Given records Start Marker
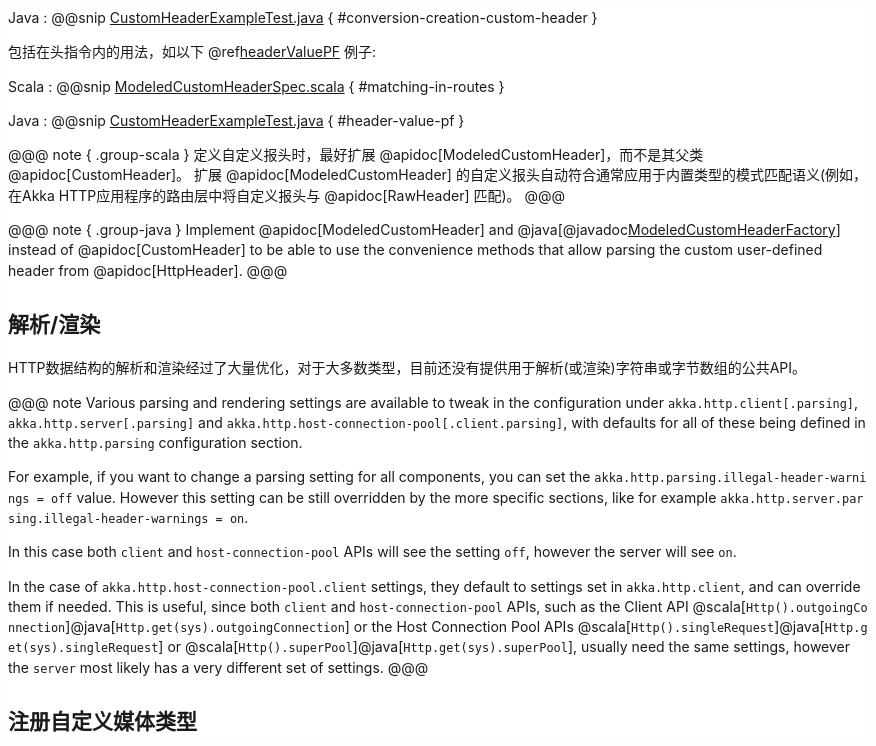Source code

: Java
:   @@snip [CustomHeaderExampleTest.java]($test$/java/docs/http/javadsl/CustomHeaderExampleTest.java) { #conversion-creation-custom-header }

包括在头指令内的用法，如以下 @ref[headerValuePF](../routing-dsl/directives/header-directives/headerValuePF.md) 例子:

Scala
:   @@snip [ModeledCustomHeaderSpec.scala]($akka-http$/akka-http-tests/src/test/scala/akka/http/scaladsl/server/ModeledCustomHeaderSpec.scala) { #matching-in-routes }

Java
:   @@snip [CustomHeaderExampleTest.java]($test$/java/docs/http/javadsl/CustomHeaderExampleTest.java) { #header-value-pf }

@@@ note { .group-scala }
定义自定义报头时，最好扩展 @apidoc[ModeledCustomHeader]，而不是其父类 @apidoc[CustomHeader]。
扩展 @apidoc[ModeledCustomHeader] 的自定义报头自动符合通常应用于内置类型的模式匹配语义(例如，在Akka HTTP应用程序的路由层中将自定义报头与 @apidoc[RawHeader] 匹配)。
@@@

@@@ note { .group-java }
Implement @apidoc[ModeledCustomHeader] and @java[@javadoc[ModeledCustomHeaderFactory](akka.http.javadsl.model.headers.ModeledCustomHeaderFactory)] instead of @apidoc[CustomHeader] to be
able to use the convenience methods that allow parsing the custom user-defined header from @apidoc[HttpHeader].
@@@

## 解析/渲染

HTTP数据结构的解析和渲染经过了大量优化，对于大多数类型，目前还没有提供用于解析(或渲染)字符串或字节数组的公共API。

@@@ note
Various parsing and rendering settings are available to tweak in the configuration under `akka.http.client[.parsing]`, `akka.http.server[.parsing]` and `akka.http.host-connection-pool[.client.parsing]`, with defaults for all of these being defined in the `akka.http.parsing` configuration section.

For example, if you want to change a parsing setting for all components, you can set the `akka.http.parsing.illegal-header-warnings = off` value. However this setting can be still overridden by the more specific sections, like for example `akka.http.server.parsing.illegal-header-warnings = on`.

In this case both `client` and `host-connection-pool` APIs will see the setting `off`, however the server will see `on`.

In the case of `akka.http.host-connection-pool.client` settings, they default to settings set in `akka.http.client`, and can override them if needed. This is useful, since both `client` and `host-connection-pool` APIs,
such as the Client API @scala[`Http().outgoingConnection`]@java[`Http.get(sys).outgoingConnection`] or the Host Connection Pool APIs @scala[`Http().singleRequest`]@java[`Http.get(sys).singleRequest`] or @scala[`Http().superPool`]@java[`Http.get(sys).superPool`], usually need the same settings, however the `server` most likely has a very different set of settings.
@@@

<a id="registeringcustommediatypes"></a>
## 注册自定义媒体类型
Given records End Marker
• [Task]:
The answer must be every line of the records that holds the string "case".

• [Exercise response]:
In this case both `client` and `host-connection-pool` APIs will see the setting `off`, however the server will see `on`.
In the case of `akka.http.host-connection-pool.client` settings, they default to settings set in `akka.http.client`, and can override them if needed. This is useful, since both `client` and `host-connection-pool` APIs,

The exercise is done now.